Tappity-tap-tap. Donald Gates's mild, slightly pudgy face filled the screen.

*   *   *

“Could be a church benefit,” I said. “Even a lady pastor prefers an escort.”

“Know in a minute.” He stroked the mouse. Rows of square stills came up onscreen. He clicked on one, and now we were looking down at a steeper angle at a carpeted hallway with numbered doors on both sides. The couple, dressed as before, scampered down it at accelerated speed. They stopped in front of one of the doors. Gates swiped a key card through a slot, opened the door, held it for Melville, and followed her inside. I caught a glimpse of a sleek bureau and the corner of a snugly made bed.

“Hotel room's a funny place for an auction,” Barry said. “Things have come to a sorry pass when a man can't step out on his wife without winding up on a reality show.”

“Melville told me they dated before he met Amelie. She sort of left out just when they stopped.”

“She wouldn't be the first clergyperson to break the Sixth Commandment.”

“Seems a harsh trade for breaking the Seventh.” I studied the screen. “Can you print out that last shot showing their faces?”

“Sure. Can I cut myself in, or are you a solo blackmailer?”

“Now, what kind of hell would I be bound for if I tried to shake down a priest?”

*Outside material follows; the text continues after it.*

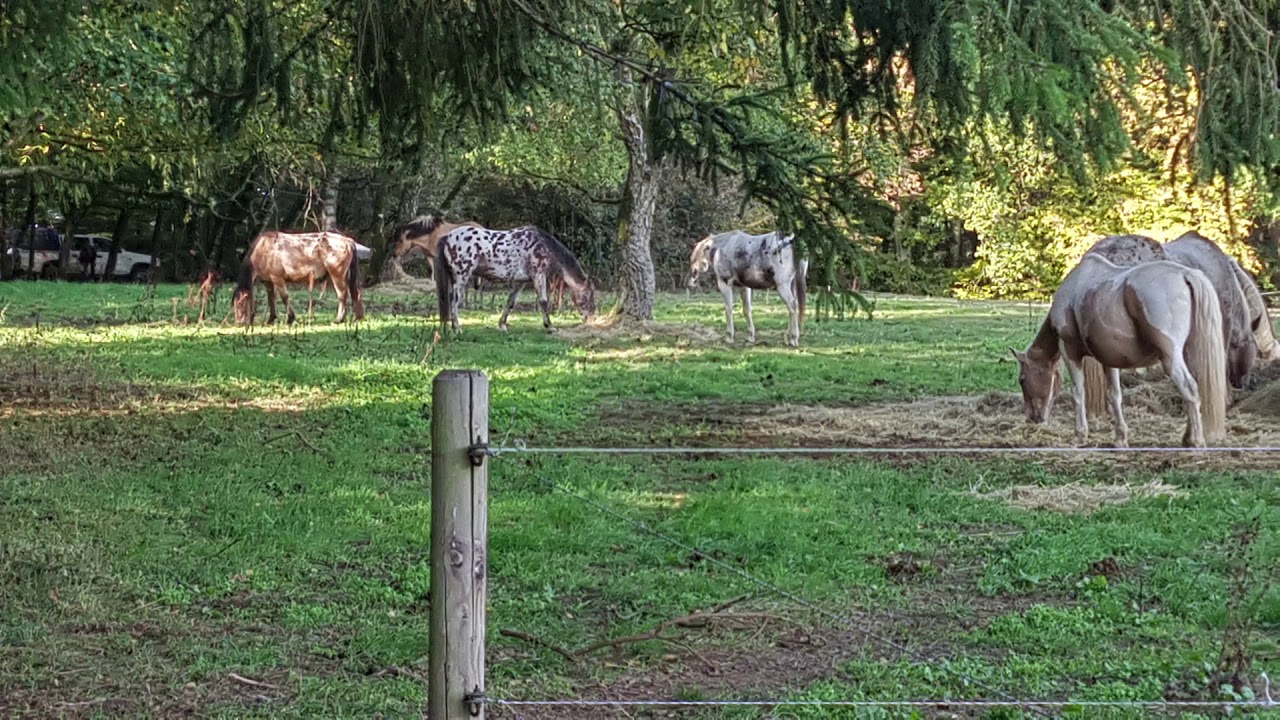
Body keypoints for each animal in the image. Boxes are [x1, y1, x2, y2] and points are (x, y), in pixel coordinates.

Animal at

“If it's as bad as Detroit, I wouldn't risk it.”

“It's just a shock treatment.”

“Who for?”

“I haven't worked that out yet. I've been in the dark on this one since the beginning.”

“So throw shit on your head and call yourself a mushroom.” He loaded a sheet of photo paper into his printer.

“Keep this under your hat, Barry?”

“I might as well. Looks like my Ukrainians sprouted wings and flew out the window.”

 

TWENTY-NINE

I crossed the MacArthur Bridge for the fourth time in a couple of days. I was beginning to spend more time on the island than James Scott, and he was a bronze statue standing near the fountain named for him. I forget just who he was, philanthropist or robber baron or just a man with money left over when they put him in the ground. Like the city itself, its history was sliding out from under my feet.

Amelie Gates entered the parking lot while my engine was still cooling, accompanied by a woman I'd seen working the food tent. The other woman had on civilian outerwear like her companion's, but when I opened the window to call out to Amelie the smell of baked beans and onions reached me from twenty feet away. She recognized me—or the car—touched her friend's arm, and left her standing there while she came over.